Yaşam çok karmaşık bir olgu ve süreçtir. Bu karmaşıklık içinde, insan gerek "kendini" gerekse "başkasını bulması çok zordur.

Bilim ve sanat soyutlama yoluyla, yaşamın çeşitli alanları ve kesitleri üzerinde odaklaşır. Bu soyutlama işlemi aracılığıyla insana ulaşmaya çalışır.

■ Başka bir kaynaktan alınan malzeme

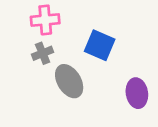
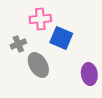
pink cross: (45, 20) -> (40, 19), moved

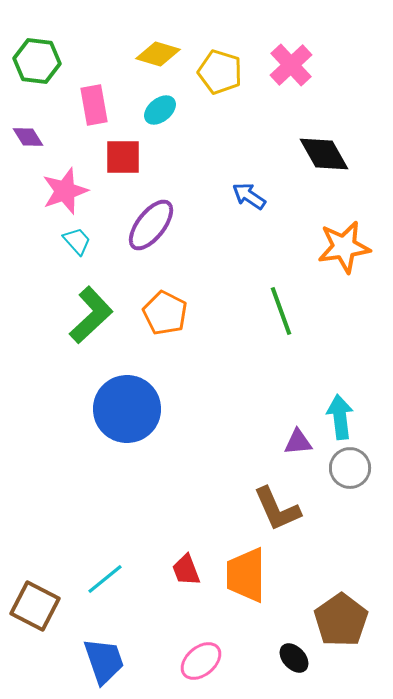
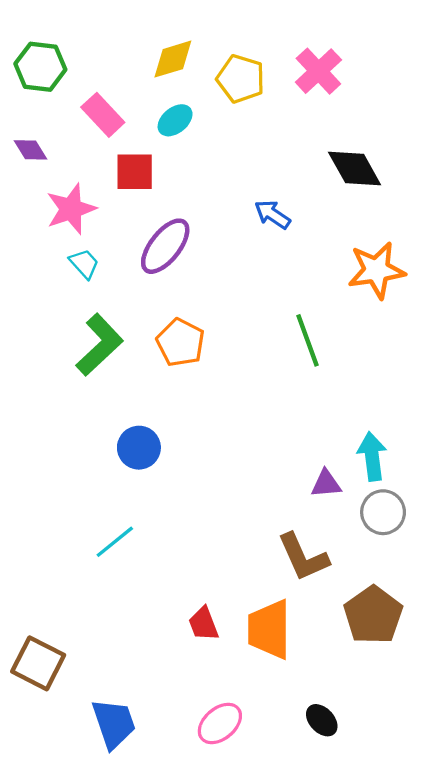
yellow diamond: (158, 54) -> (173, 59), turned -33
pink rectangle: (94, 105) -> (103, 115), turned -33
blue circle: (127, 409) -> (139, 448), size x0.6
cyan line: (105, 579) -> (115, 542), moved
brown pentagon: (341, 620) -> (373, 615), moved

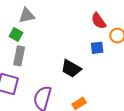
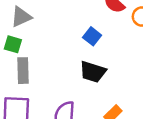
blue square: (97, 48) -> (92, 36), moved, turned -32

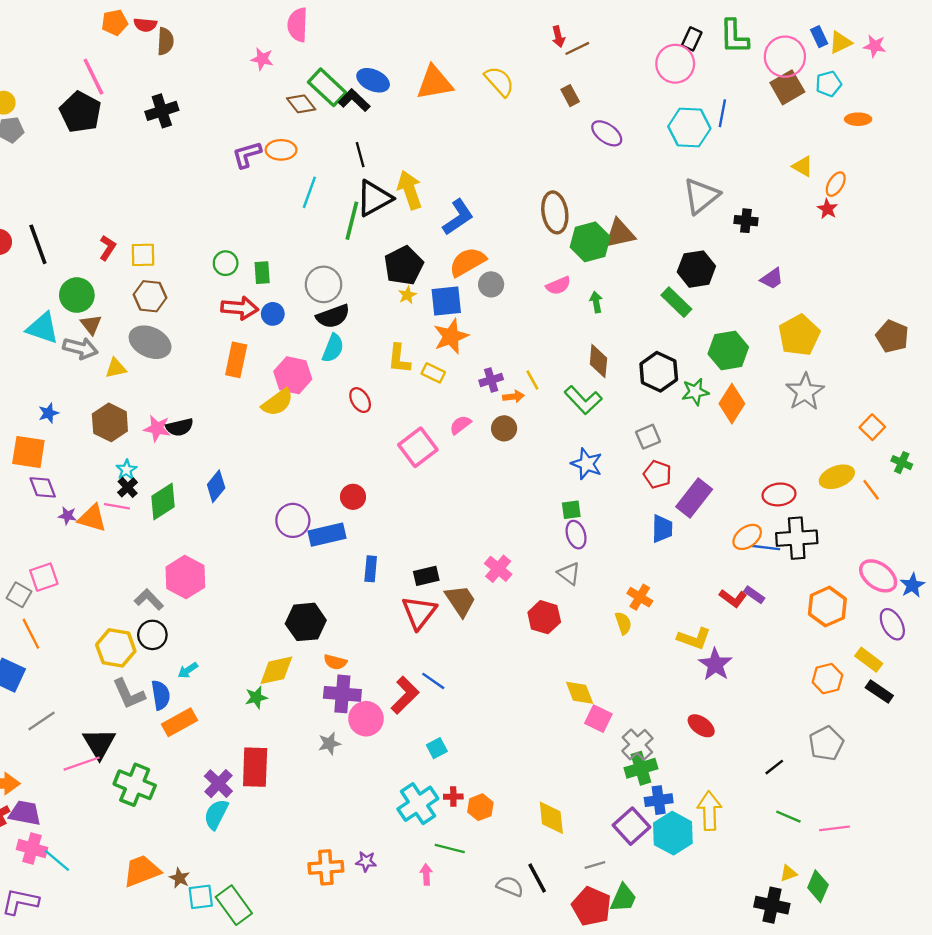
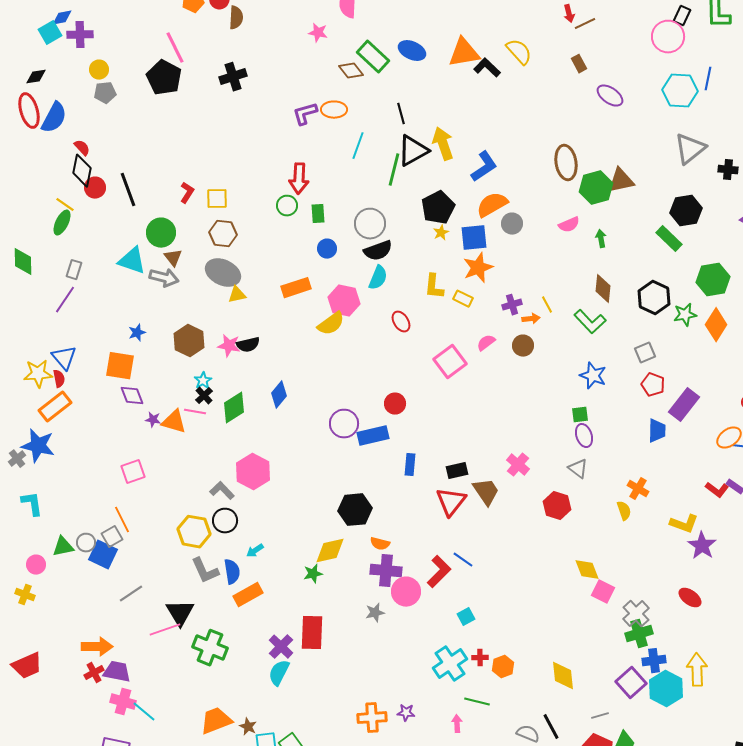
black L-shape: (354, 100) -> (487, 68), moved
red arrow: (240, 308) -> (299, 179), moved, turned 88
orange rectangle: (236, 360) -> (296, 288), turned 60
yellow triangle: (116, 368) -> (237, 295), moved
gray square: (19, 595) -> (112, 537), moved, turned 30

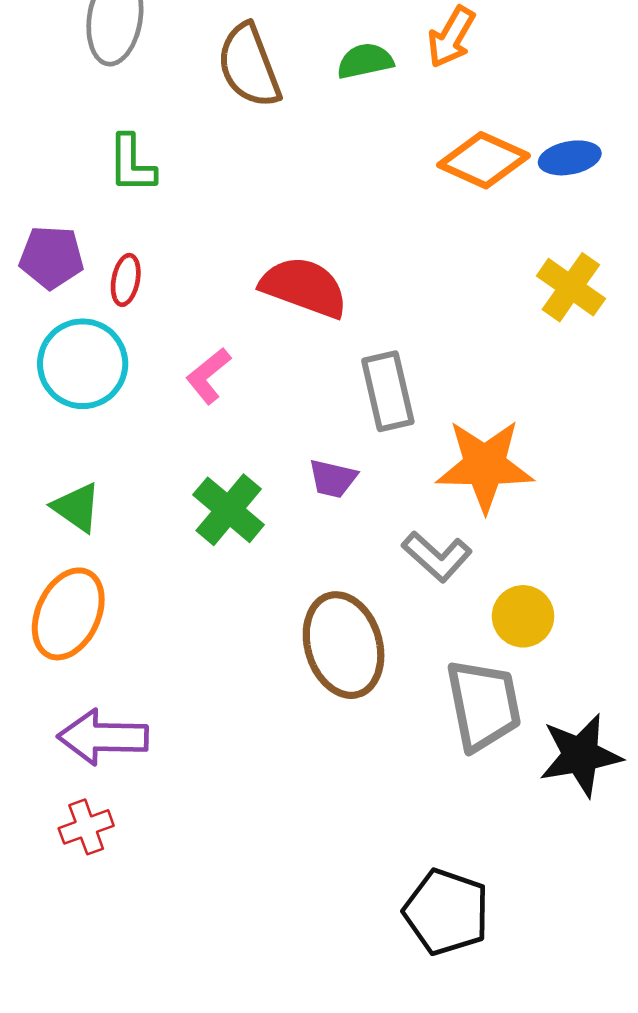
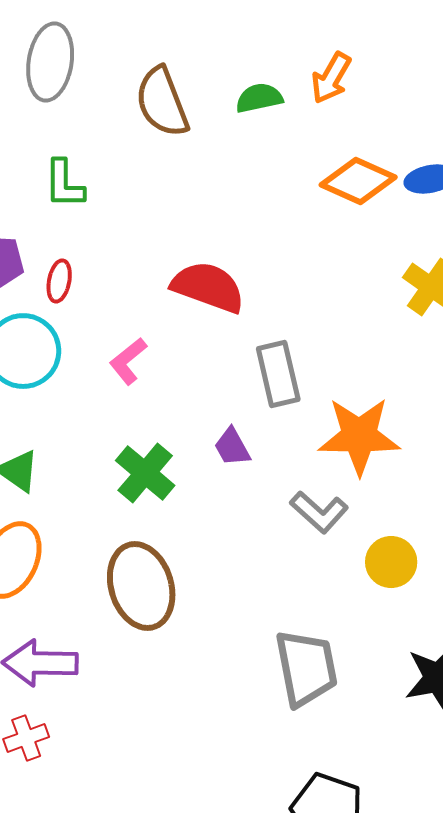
purple trapezoid: (333, 479) -> (232, 447), turned 48
brown ellipse: (344, 645) -> (141, 586), moved
gray trapezoid: (484, 705) -> (306, 668), moved

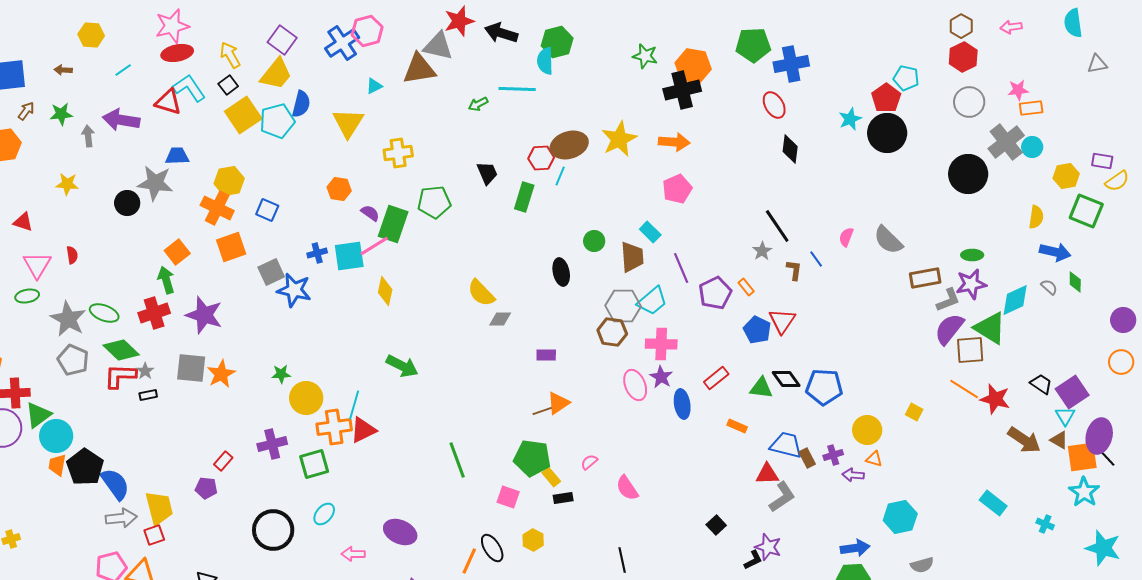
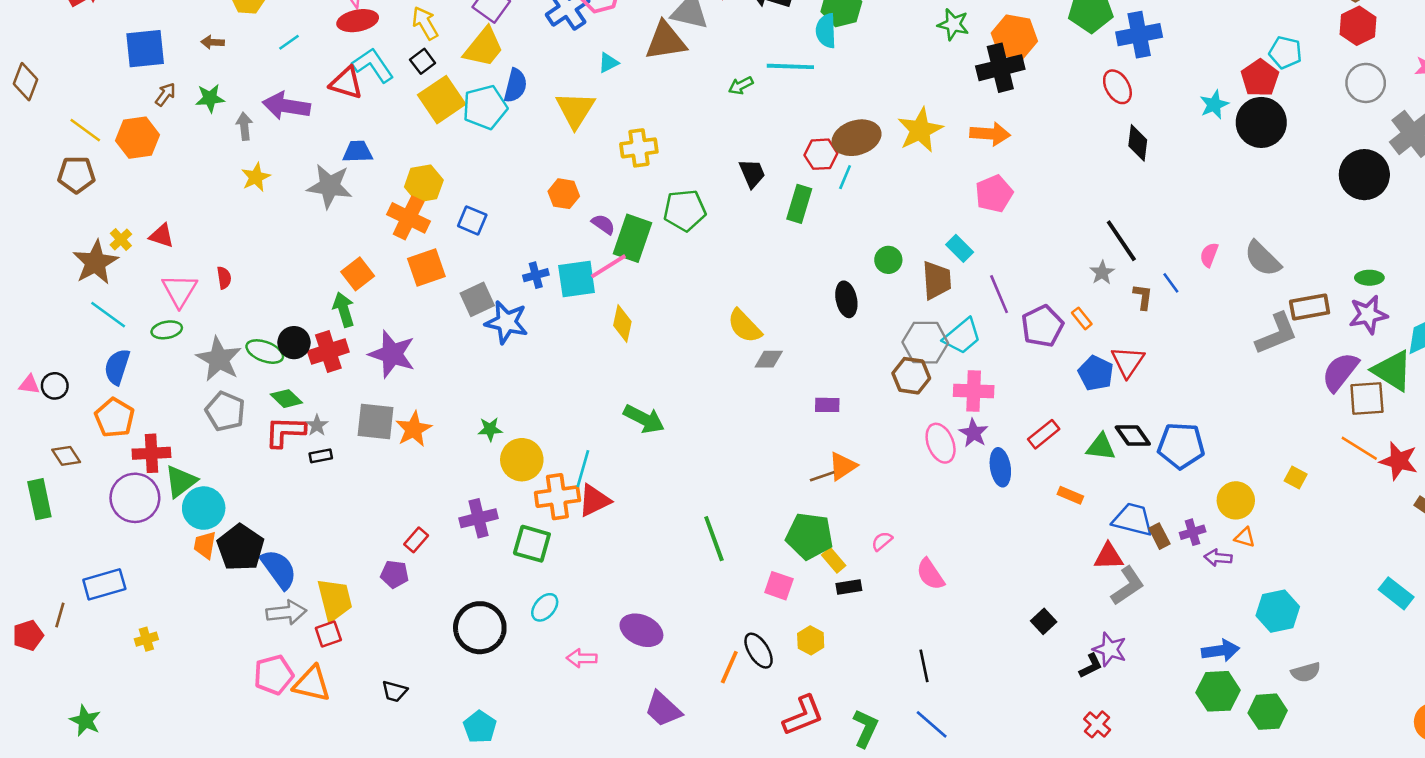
yellow star: (67, 184) -> (256, 177), moved, turned -30
black circle: (127, 203) -> (294, 343), moved
gray L-shape: (948, 300) -> (1277, 334), moved, size x1.4
green diamond: (121, 350) -> (286, 399), size x0.7
green square: (314, 464) -> (532, 544), turned 32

Her bilimsel yapıt gerçeğe, her sanat yapıtı ise estetik değerlere dayalı soyutlamaları yansıtır.

İşte sanatçı ile bilim adamı arasındaki koşutluk, bu "soyutlama" ile başlar ve sınırsız bir biçimde yaşamın tüm faaliyetlerine yansıyabilir.

Necdet ŞEN daha 1980'li yıllarda dikkatimi çekmişti. 1986 yılında yayımladığım Kültür ve İletişim adlı kitabımda ondan alıntılar yapmıştım.

Necdet ŞEN'in "Hızlı Gazeteci" karakteri ile okuyucuya aktardığı olgu ve olaylar sanıyorum dünyadaki çizgi roman gelişmesinin Türkiye'deki özgün ve çok başarılı örneklerinden birini yansıtıyor.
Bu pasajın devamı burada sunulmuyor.